━━━━━ TASK INPUT
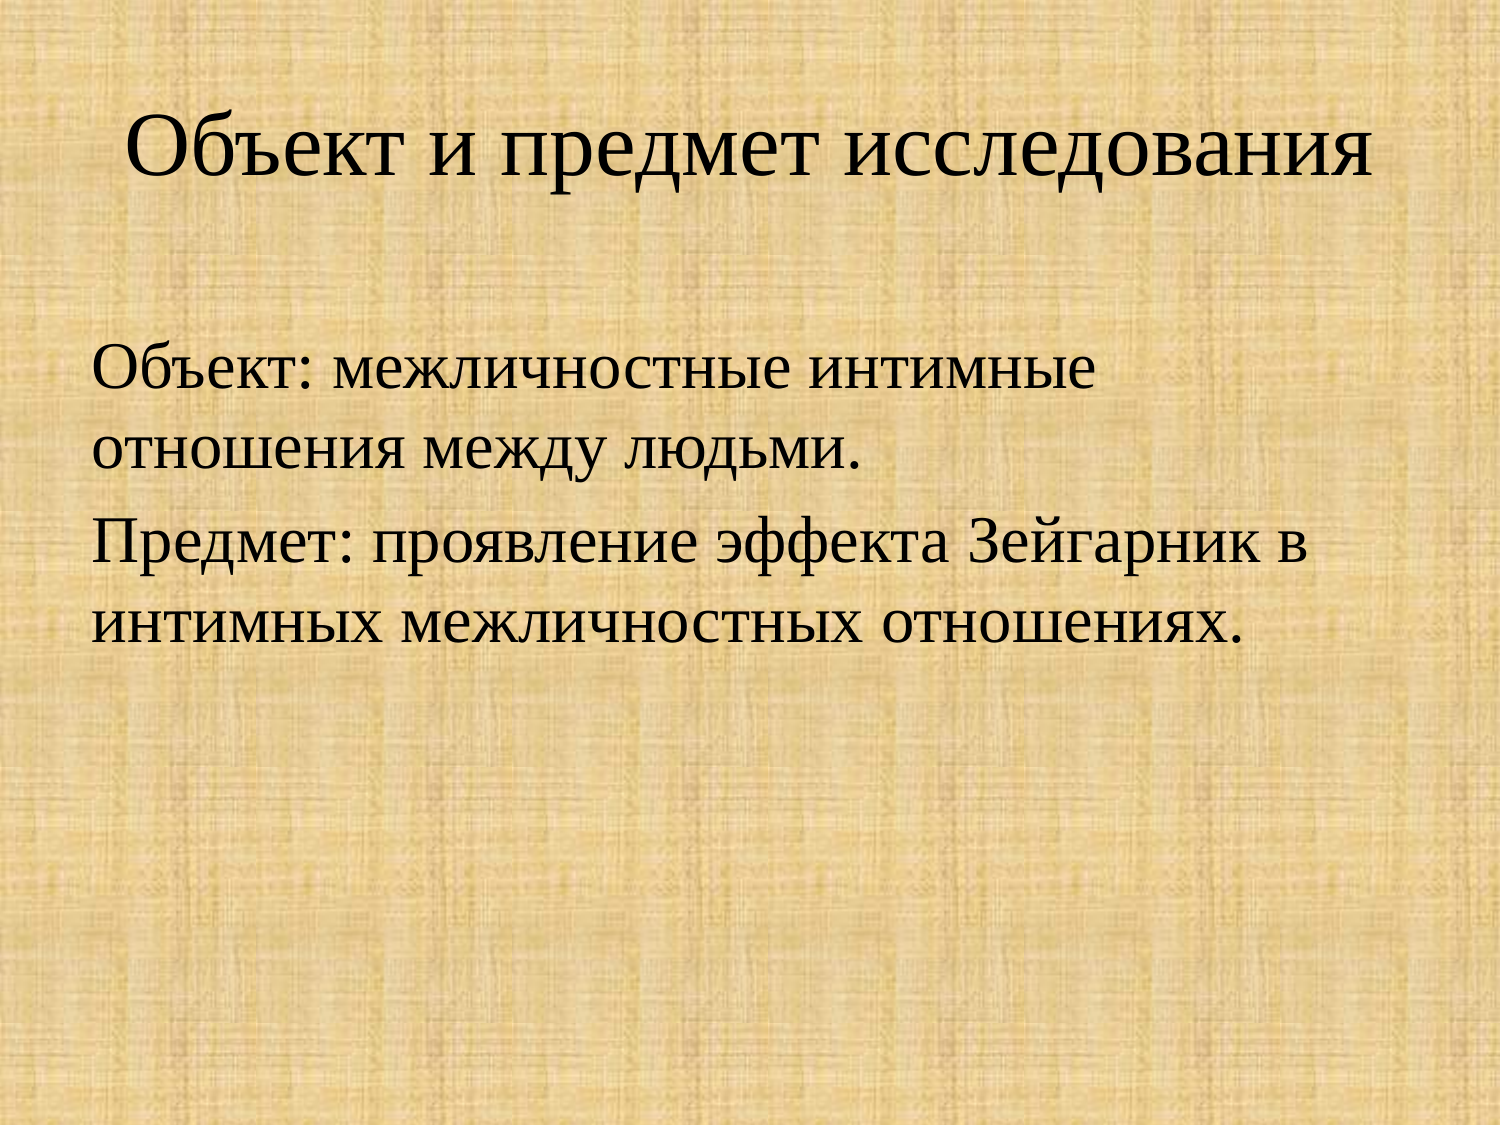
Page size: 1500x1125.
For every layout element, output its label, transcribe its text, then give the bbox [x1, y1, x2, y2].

picture [0, 0, 1500, 1125]
list Объект: межличностные интимные отношения между людьми. Предмет: проявление эффекта Зейгарник в интимных межличностных отношениях. [76, 314, 1427, 887]
title Объект и предмет исследования [75, 45, 1425, 233]
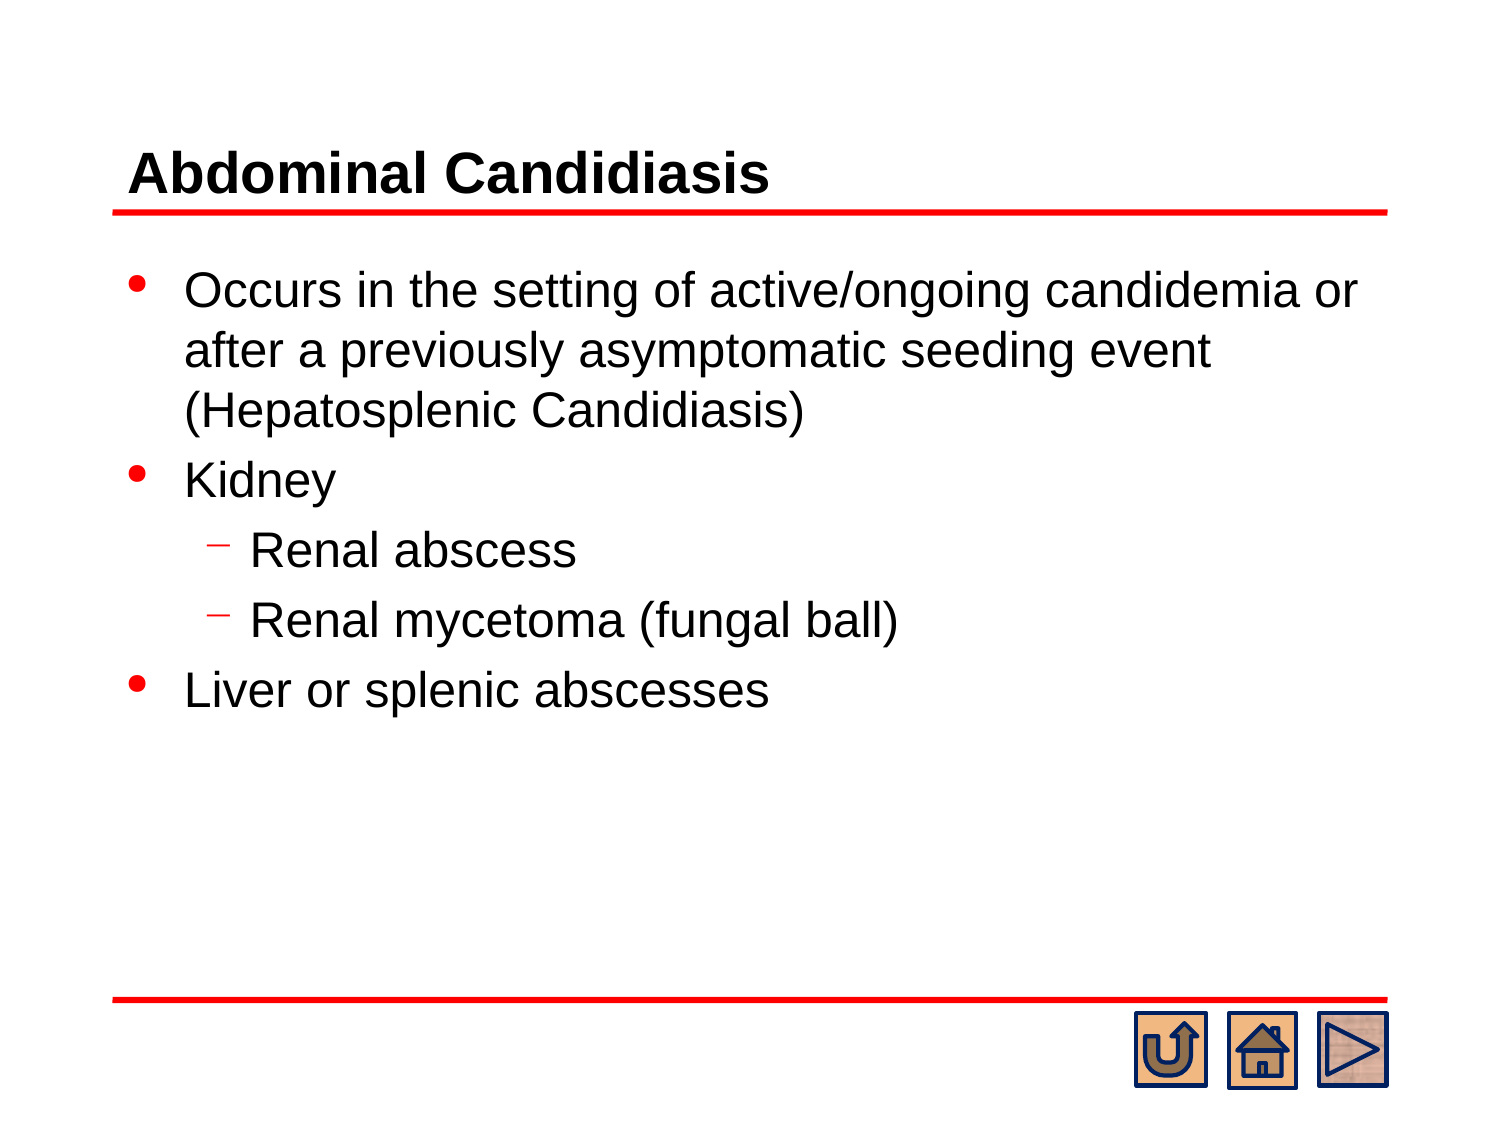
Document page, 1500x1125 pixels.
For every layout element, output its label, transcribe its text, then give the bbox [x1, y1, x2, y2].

text_box [1134, 1011, 1208, 1088]
list Occurs in the setting of active/ongoing candidemia or after a previously asymptomatic seeding event (Hepatosplenic Candidiasis) Kidney Renal abscess Renal mycetoma (fungal ball) Liver or splenic abscesses [112, 249, 1388, 1001]
title Abdominal Candidiasis [112, 62, 1388, 213]
text_box [1317, 1011, 1389, 1088]
text_box [1227, 1011, 1298, 1090]
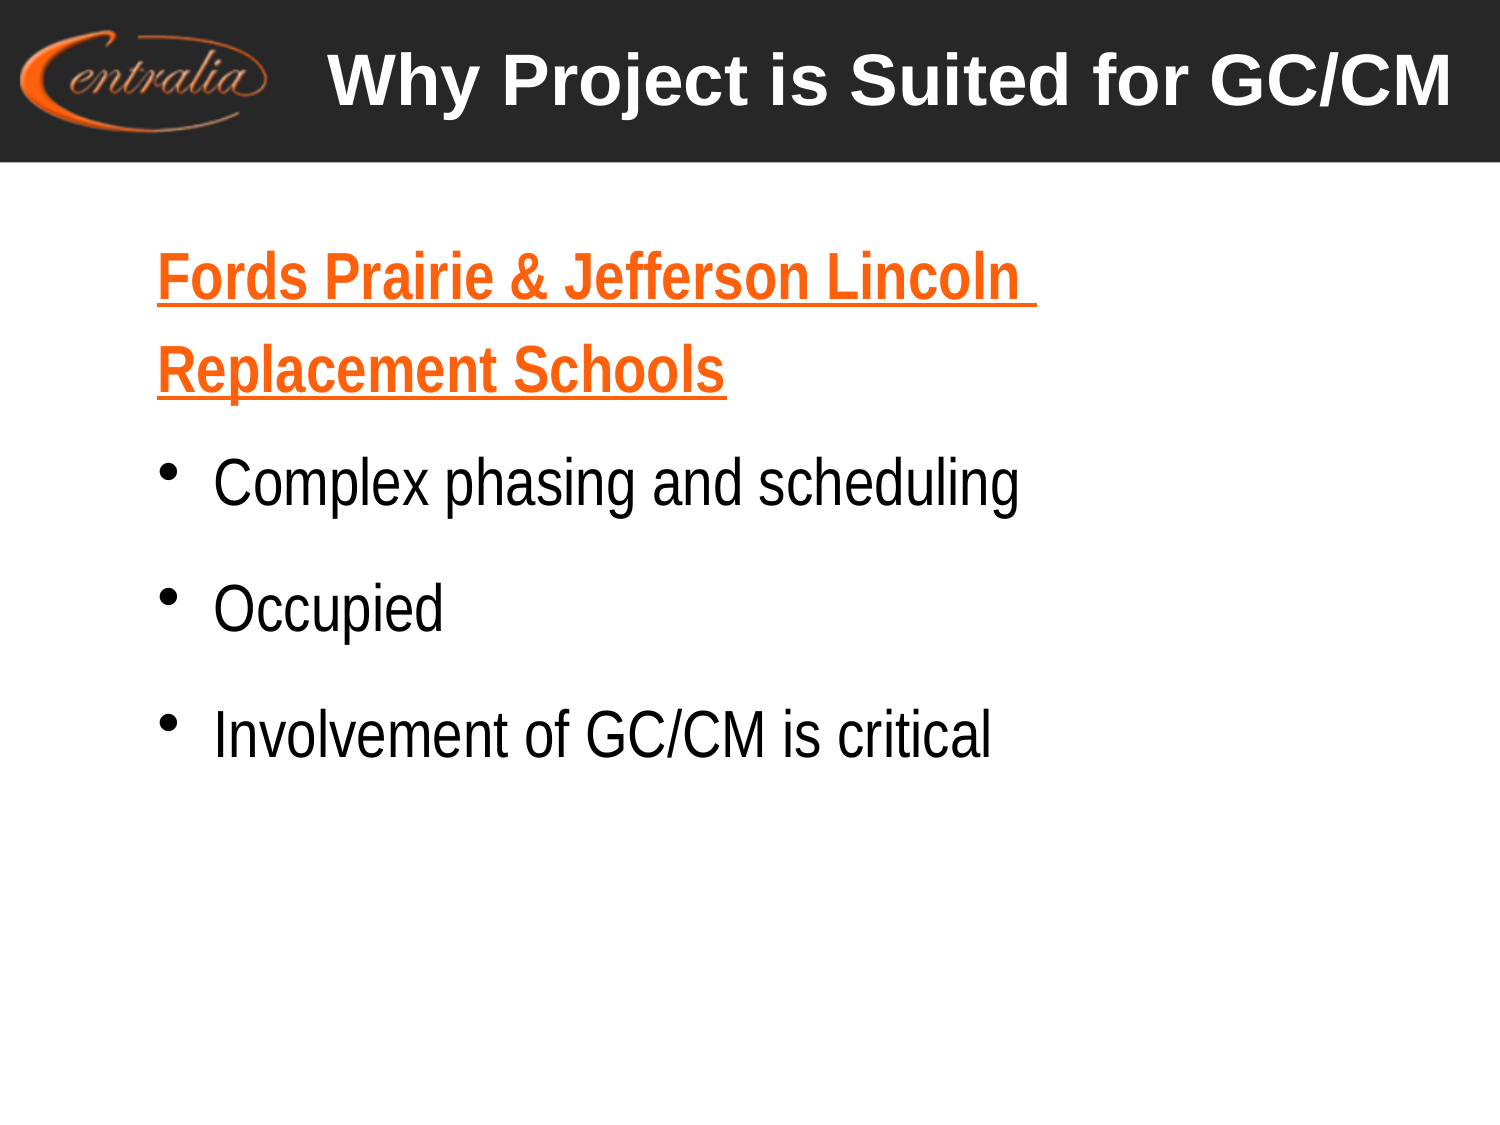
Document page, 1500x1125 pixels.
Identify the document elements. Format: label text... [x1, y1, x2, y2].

picture [0, 11, 288, 156]
text_box Why Project is Suited for GC/CM [312, 24, 1500, 152]
list Fords Prairie & Jefferson Lincoln Replacement Schools Complex phasing and scheduling Occupied Involvement of GC/CM is critical [142, 224, 1493, 1038]
text_box [0, 0, 1500, 165]
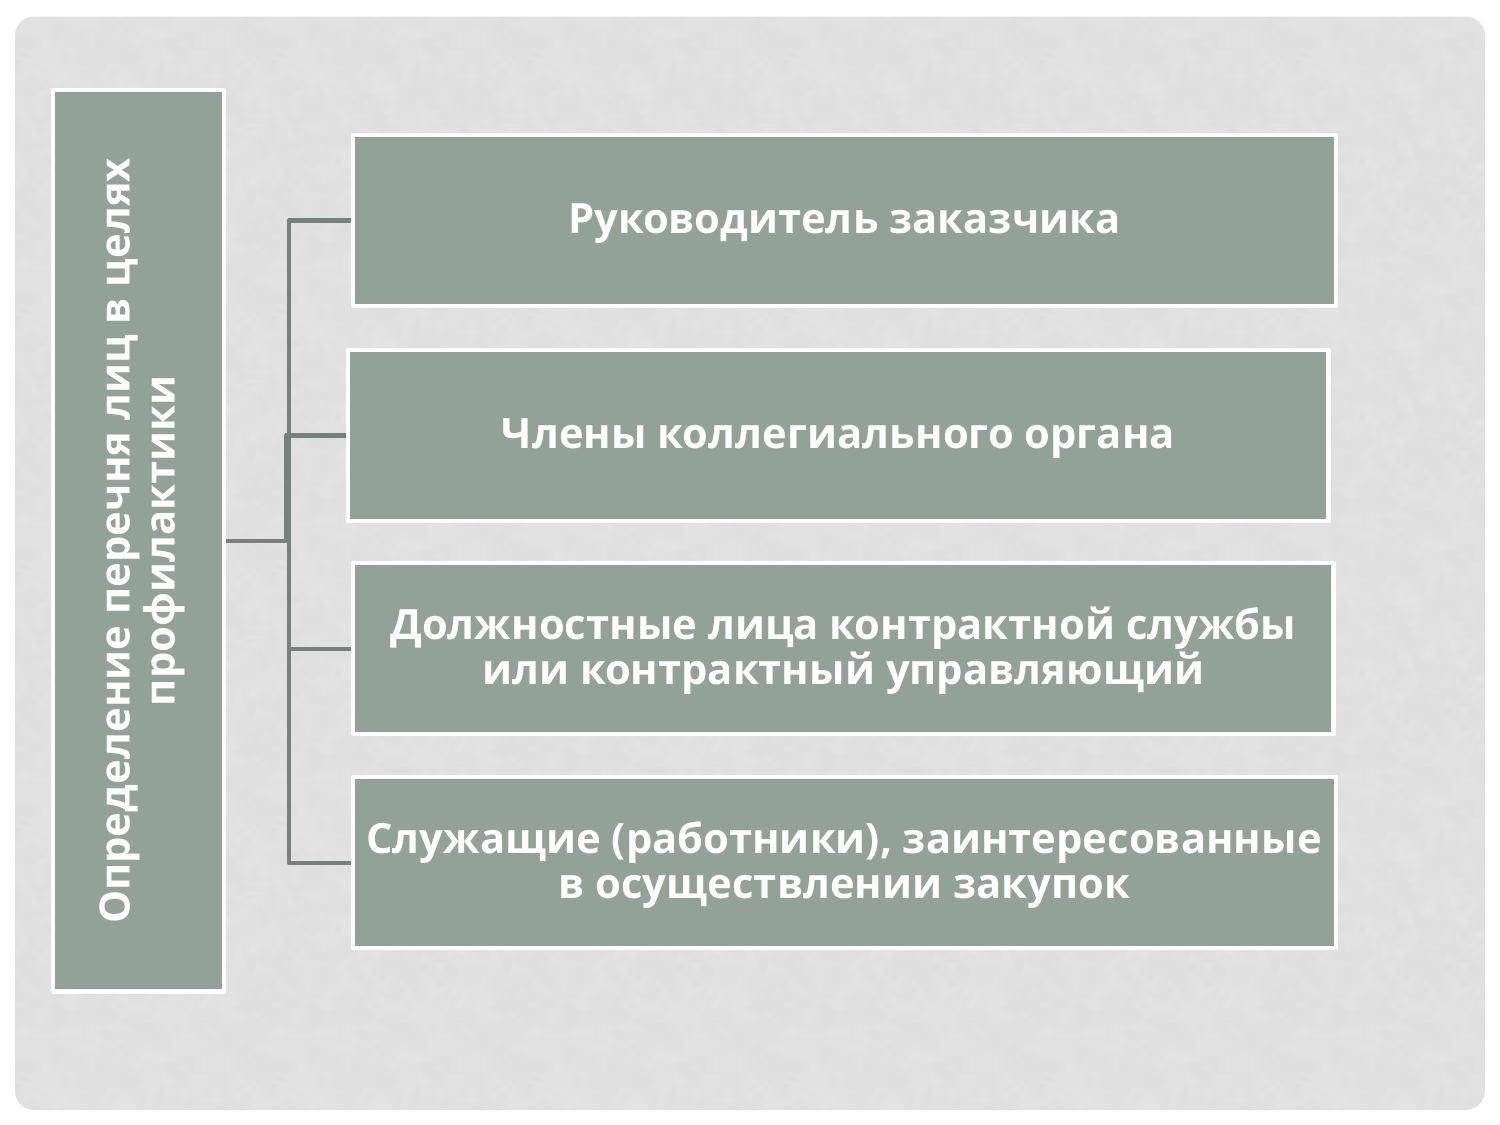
━━━━━━━━━━
§ **TASK GOAL**
Word for word, restate all of the records. Exclude the pictures.

§ **THE COMPLETED TASK**
Page size: 1500x1125.
For every layout element, output its label, transcribe its text, then give the bbox [x1, y1, x2, y2].

picture [0, 0, 1500, 1125]
list Объект: межличностные интимные отношения между людьми. Предмет: проявление эффекта Зейгарник в интимных межличностных отношениях. [76, 314, 1427, 887]
title Объект и предмет исследования [75, 45, 1425, 233]
Document page, 1500x1125 pixels.
For every layout element, output its label, transcribe its text, then give the bbox [x1, y1, x2, y2].

text_box [1134, 1011, 1208, 1088]
list Occurs in the setting of active/ongoing candidemia or after a previously asymptomatic seeding event (Hepatosplenic Candidiasis) Kidney Renal abscess Renal mycetoma (fungal ball) Liver or splenic abscesses [112, 249, 1388, 1001]
title Abdominal Candidiasis [112, 62, 1388, 213]
text_box [1317, 1011, 1389, 1088]
text_box [1227, 1011, 1298, 1090]
Document page, 1500x1125 pixels.
Identify the document elements. Format: label text... [x1, y1, x2, y2].

picture [0, 11, 288, 156]
text_box Why Project is Suited for GC/CM [312, 24, 1500, 152]
list Fords Prairie & Jefferson Lincoln Replacement Schools Complex phasing and scheduling Occupied Involvement of GC/CM is critical [142, 224, 1493, 1038]
text_box [0, 0, 1500, 165]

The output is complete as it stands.